(272e) Probing Polymer Relaxation and Plasticization Dynamics Using Molecular Dynamics and Enhanced Sampling Techniques: Insights from Well-Tempered Metadynamics | AIChE

(272e) Probing Polymer Relaxation and Plasticization Dynamics Using Molecular Dynamics and Enhanced Sampling Techniques: Insights from Well-Tempered Metadynamics

Authors 

Al Otmi, M. - Presenter, University of Florida
Sampath, J., University of Florida
Understanding the dynamics of polymer relaxation is crucial for addressing phenomena such as physical aging and plasticization in glassy polymers. Free volume within these materials can change due to polymer relaxation, chain rearrangement, and structural evolution towards equilibrium. Classical molecular dynamics simulations offer powerful means to analyze these dynamics. However, the associated timescales for physical aging can be prohibitively long. Traditional molecular dynamics often falls short in capturing slow dynamics related to physical aging due to these extended timescales. Enhanced sampling techniques can accelerate exploration of configuration space, improving the sampling of rare and slow events. This study utilizes well-tempered metadynamics, an enhanced sampling method, to probe the molecular mechanisms underlying polymer relaxation during physical aging and plasticization. Metadynamics employs a bias potential constructed from a sum of Gaussian functions deposited along the trajectory of a chosen collective variable (CV).

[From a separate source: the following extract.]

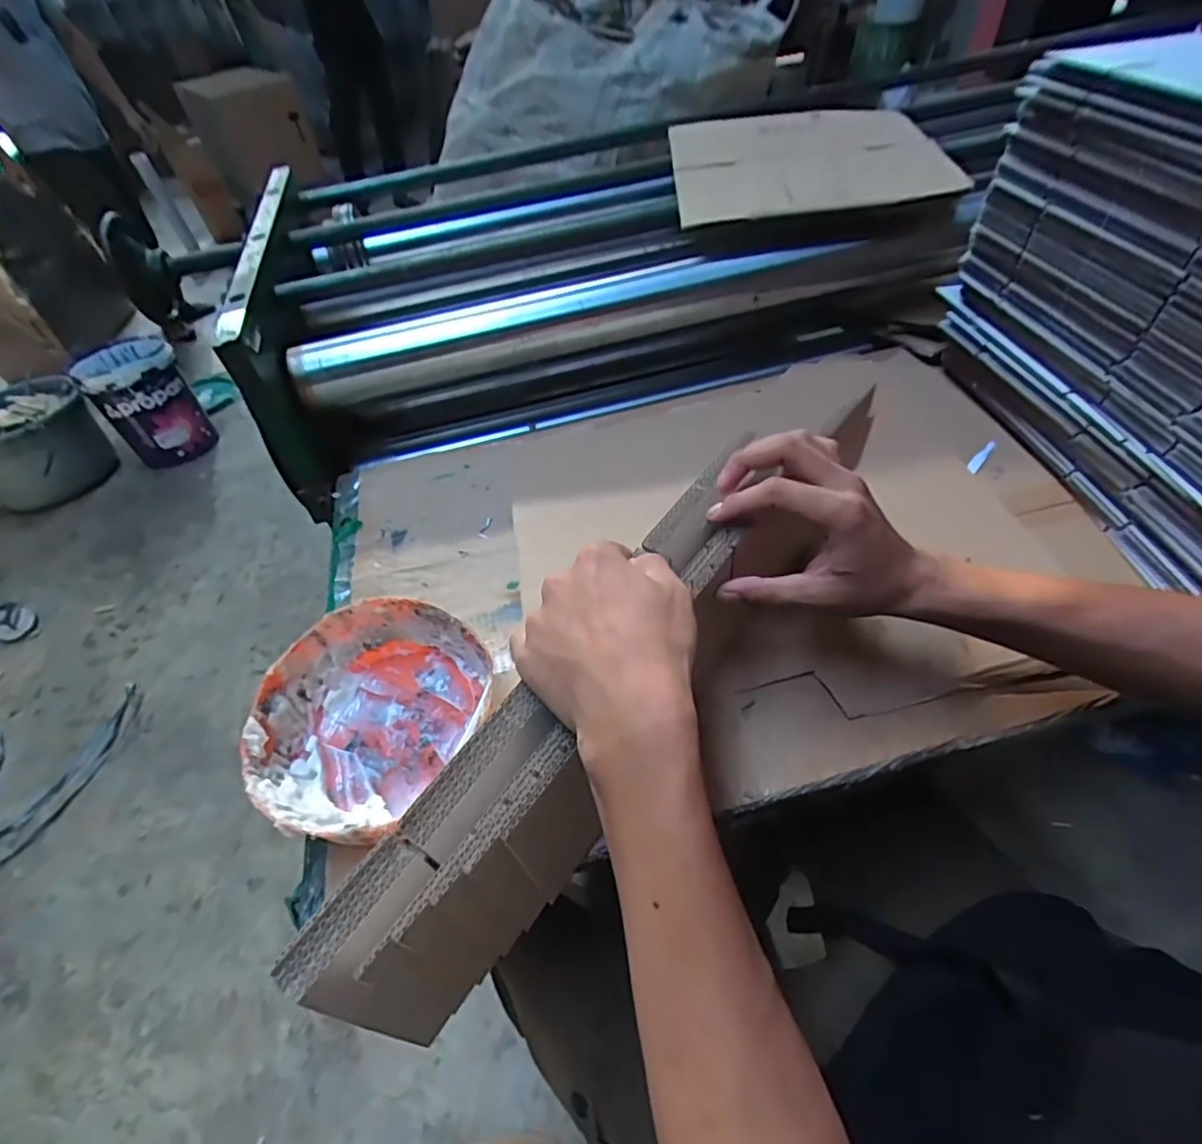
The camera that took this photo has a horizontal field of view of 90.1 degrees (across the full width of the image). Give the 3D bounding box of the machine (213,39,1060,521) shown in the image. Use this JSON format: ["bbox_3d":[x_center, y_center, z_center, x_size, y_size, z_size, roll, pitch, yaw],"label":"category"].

Our investigation focuses on polymers with intrinsic microporosity (PIM), characterized by rigid backbones and contortion sites that enhance free volume and microporosity. PIMs exhibit faster aging and swelling compared to other glassy membrane materials. We examine three different PIM structures (PIM-1, PIM-py, PIM-COOH). Polymers are parameterized using GAFF2 force field and constructed via the Polymatic simulated polymerization algorithm. Free volume of these polymers is analyzed using geometric (Zeo++) and energetic (VACUUMMS) approaches. Segmental relaxation, a key aspect of aging, is employed as collective variables (CVs) in our enhanced sampling. Specifically, we utilize various dihedral angles as CVs to construct free energy landscapes and visualize the energy surfaces along these CVs. Dihedrals angles around the spiro carbon shows a higher flexibility and lower torsion energy compared to dihedral angle around ether oxygen. Toluene is inserted as a plasticizer, and metadynamics incorporates CVs that capture toluene-polymer interactions. This approach elucidates how toluene influences chain dynamics and segmental mobility, ultimately leading to plasticization. All enhanced sampling calculations are performed using PLUMED package integrated with LAMMPS. Our findings shed light into relaxation and plasticization mechanisms into these state of the art polymers, and demonstrate the use of enhanced sampling to provide insight into the molecular origin of complex processes like physical aging and plasticization. This can pave the way for rational design strategies to develop more durable membranes for gas and solvent separation.